I'm just starting with Factor. More for fun rather than anything else. Selling it at work will be a real task!

Anyways, I was curious about unicode support.

So, I tried to reverse a kannada word! Here's what I got.

( scratchpad ) "ಕನ್ನಧ"

--- Data stack:
"ಕನ್ನಧ"
( scratchpad ) dup

--- Data stack:
"ಕನ್ನಧ"
"ಕನ್ನಧ"
( scratchpad ) reverse dup reverse

--- Data stack:
"ಕನ್ನಧ"
"ಧನ್ನಕ"
"ಕನ್ನಧ"
( scratchpad ) drop

--- Data stack:
"ಕನ್ನಧ"
"ಧನ್ನಕ"
So far so good. But lets change the vowels!
( scratchpad ) "ಸಿದ್ದಾರ್ಥ"

--- Data stack:
"ಸಿದ್ದಾರ್ಥ"
( scratchpad ) dup reverse

--- Data stack:
"ಸಿದ್ದಾರ್ಥ"
"ಥ್ರಾದ್ದಿಸ"
( scratchpad )
Now, we have a problem! This is part of the FAQ.
Quoting -

Does Factor support Unicode?

There is no one meaning to the phrase "Unicode support", but there are a few things that a modern programming language is expected to support in its library: UTF-8/UTF-16 input and output, Unicode collation, Unicode-appropriate casing operations, normalization, strings can hold any Unicode code point, and support for Unicode text rendering in the UI. Of these, Factor supports all but Unicode font rendering, which should be finished before 1.0 comes out.

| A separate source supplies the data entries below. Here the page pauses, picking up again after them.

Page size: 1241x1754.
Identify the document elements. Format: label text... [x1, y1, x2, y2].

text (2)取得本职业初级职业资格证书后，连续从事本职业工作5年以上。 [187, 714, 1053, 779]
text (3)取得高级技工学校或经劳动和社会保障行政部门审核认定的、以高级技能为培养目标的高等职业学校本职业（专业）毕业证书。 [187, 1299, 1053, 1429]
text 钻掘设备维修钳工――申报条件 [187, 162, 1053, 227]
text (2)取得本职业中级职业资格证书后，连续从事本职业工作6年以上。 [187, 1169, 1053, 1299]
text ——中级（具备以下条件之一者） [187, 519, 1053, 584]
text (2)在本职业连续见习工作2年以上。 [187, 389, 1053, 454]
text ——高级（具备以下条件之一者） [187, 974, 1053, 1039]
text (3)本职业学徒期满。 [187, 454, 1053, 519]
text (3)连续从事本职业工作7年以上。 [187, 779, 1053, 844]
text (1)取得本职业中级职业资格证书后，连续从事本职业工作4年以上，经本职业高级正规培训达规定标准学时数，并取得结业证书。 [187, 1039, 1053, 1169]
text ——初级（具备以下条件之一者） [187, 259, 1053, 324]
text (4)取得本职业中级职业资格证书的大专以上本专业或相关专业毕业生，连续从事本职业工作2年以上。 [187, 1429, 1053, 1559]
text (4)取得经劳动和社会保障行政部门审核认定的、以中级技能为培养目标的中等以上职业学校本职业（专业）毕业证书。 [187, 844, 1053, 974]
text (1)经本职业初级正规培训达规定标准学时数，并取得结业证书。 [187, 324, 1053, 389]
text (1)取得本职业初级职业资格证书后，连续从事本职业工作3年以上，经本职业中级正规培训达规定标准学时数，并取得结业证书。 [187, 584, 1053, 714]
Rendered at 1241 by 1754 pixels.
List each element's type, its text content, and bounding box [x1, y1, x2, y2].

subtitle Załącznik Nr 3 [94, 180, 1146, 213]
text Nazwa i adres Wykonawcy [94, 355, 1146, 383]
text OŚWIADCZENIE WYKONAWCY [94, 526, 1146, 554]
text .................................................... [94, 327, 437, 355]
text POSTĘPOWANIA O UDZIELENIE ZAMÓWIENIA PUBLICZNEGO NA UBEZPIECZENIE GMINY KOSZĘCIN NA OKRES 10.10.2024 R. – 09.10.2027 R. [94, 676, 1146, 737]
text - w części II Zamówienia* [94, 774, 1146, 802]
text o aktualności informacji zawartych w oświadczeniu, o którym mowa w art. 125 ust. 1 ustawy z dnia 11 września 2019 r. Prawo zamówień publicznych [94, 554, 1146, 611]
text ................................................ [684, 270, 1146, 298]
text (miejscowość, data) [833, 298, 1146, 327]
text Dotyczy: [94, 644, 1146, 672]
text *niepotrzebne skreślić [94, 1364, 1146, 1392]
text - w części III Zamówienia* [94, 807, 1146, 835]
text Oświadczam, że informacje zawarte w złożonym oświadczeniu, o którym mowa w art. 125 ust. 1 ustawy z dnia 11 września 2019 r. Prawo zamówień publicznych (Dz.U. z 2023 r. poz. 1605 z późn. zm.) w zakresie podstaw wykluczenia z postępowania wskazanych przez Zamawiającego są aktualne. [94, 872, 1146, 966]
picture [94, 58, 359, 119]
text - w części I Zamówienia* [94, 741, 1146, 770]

How do I convert a character to upper or lower case in Unicode?

This isn't a well-defined operation. For example, the ß character becomes SS in upper case. Some letters have context-dependent case mappings. So if you need to change the case of something, use strings, not individual characters. The Factor Unicode library doesn't implement character mapping, because the behavior could only be incorrect. If what you're converting is just ASCII, then there are character conversion routines defined just for that. For case-insensitive comparison, partial collation keys might be appropriate.